You have the following rights regarding your personal information:

• Access: Request a copy of the personal data we hold about you and your account
• Correction: Request correction of inaccurate or incomplete information
• Deletion: Request deletion of your account and associated data (subject to legal retention requirements for billing records)
• Data Export: Export your contact lists, templates, and campaign data from the platform
• Opt-out: Unsubscribe from marketing communications from Authyra Technologies LLP at any time

To exercise these rights, please contact our Grievance Officer at [email protected]. We will acknowledge your request within 48 hours and provide a substantive response within 30 days, as required under applicable data protection regulations.

We use cookies and similar technologies for the following purposes:

• Authentication: Session cookies to maintain your logged-in state, managed through secure cookie storage
• Email open tracking: A small tracking pixel embedded in sent emails to record open events, which feeds into your campaign analytics and the Reputation Shield engine
• Click tracking: Redirect links in sent emails to record click events for engagement analytics
• Console preferences: Remembering your dashboard layout and settings

You can control cookies through your browser settings. Disabling cookies may affect your ability to log in and use the console. Recipients of your emails can disable image loading in their email client to prevent open tracking.

All sendmsg.io infrastructure, including application servers, databases, and sending infrastructure, is hosted on dedicated servers located in India. Your data is processed and stored within Indian data centers.

When you send email through our platform, message content is transmitted via SMTP to recipient mail servers which may be located outside India. This transfer is inherent to email delivery and governed by standard internet mail protocols.
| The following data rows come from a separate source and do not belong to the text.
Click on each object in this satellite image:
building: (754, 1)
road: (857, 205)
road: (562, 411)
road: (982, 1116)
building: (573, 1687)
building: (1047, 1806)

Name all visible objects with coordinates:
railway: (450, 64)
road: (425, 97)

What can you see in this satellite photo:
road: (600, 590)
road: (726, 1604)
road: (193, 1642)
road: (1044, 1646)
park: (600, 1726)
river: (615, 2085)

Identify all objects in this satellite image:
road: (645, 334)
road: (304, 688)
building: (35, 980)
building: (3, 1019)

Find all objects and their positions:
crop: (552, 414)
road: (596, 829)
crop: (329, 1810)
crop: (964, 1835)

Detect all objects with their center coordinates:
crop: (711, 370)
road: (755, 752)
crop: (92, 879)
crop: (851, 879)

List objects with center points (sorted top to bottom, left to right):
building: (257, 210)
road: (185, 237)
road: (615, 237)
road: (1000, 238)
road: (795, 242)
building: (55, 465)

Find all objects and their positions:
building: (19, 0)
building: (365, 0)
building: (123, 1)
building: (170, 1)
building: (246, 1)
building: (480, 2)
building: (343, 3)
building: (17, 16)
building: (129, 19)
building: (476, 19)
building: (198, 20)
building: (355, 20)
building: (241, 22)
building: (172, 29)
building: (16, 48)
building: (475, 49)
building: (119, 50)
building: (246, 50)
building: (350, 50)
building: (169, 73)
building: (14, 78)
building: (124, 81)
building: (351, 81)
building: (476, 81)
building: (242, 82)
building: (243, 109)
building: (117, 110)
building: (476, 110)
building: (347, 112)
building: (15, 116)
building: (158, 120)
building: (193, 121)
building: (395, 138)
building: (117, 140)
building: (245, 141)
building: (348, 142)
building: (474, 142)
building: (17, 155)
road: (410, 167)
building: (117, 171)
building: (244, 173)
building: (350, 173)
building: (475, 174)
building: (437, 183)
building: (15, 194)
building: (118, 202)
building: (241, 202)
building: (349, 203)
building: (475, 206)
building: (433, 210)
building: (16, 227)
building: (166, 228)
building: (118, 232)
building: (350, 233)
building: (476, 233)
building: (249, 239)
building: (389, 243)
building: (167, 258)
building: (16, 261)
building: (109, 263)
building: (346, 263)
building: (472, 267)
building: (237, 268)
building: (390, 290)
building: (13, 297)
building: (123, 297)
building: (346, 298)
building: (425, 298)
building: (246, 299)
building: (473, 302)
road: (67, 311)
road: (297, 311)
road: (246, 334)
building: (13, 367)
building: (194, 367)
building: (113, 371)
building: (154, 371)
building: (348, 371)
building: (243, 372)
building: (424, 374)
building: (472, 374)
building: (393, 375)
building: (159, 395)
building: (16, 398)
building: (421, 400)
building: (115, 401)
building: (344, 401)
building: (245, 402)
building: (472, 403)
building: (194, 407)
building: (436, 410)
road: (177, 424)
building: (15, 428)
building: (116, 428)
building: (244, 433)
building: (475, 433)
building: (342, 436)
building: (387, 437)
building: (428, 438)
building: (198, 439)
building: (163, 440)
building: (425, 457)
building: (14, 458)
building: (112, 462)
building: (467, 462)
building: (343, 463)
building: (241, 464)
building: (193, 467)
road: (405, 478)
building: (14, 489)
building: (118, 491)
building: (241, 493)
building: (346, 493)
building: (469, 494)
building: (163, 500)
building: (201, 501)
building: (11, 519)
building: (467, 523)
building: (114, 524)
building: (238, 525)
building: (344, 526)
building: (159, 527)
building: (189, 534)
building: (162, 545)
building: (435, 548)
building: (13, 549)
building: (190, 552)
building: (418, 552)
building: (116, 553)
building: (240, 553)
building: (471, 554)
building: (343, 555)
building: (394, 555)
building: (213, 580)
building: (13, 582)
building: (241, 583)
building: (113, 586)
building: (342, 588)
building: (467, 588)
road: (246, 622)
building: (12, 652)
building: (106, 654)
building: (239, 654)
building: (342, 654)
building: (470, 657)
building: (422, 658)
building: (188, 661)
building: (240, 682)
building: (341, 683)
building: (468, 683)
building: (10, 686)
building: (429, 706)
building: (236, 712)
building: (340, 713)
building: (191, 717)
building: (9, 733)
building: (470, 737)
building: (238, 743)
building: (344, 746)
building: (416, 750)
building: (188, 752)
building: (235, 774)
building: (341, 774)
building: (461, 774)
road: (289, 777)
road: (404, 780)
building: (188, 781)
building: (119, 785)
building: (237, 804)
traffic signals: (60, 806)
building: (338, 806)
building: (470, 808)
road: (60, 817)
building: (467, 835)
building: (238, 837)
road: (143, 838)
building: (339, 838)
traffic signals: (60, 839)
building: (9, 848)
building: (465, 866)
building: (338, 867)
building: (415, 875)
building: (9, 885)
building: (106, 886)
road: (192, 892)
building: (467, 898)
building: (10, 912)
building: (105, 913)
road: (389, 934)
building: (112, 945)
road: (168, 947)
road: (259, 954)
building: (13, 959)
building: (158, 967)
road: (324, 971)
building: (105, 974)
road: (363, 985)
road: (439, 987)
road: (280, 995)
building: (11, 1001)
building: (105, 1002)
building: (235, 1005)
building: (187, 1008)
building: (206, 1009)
Authyra Technologies LLP may update this Privacy Policy from time to time. We will notify you of any material changes by:

• Posting the updated policy on sendmsg.io with a revised "Last updated" date
• Sending an email notification to registered account holders for significant changes
• Displaying a notice within the sendmsg.io console

Your continued use of the sendmsg.io platform after changes are posted constitutes acceptance of the updated policy.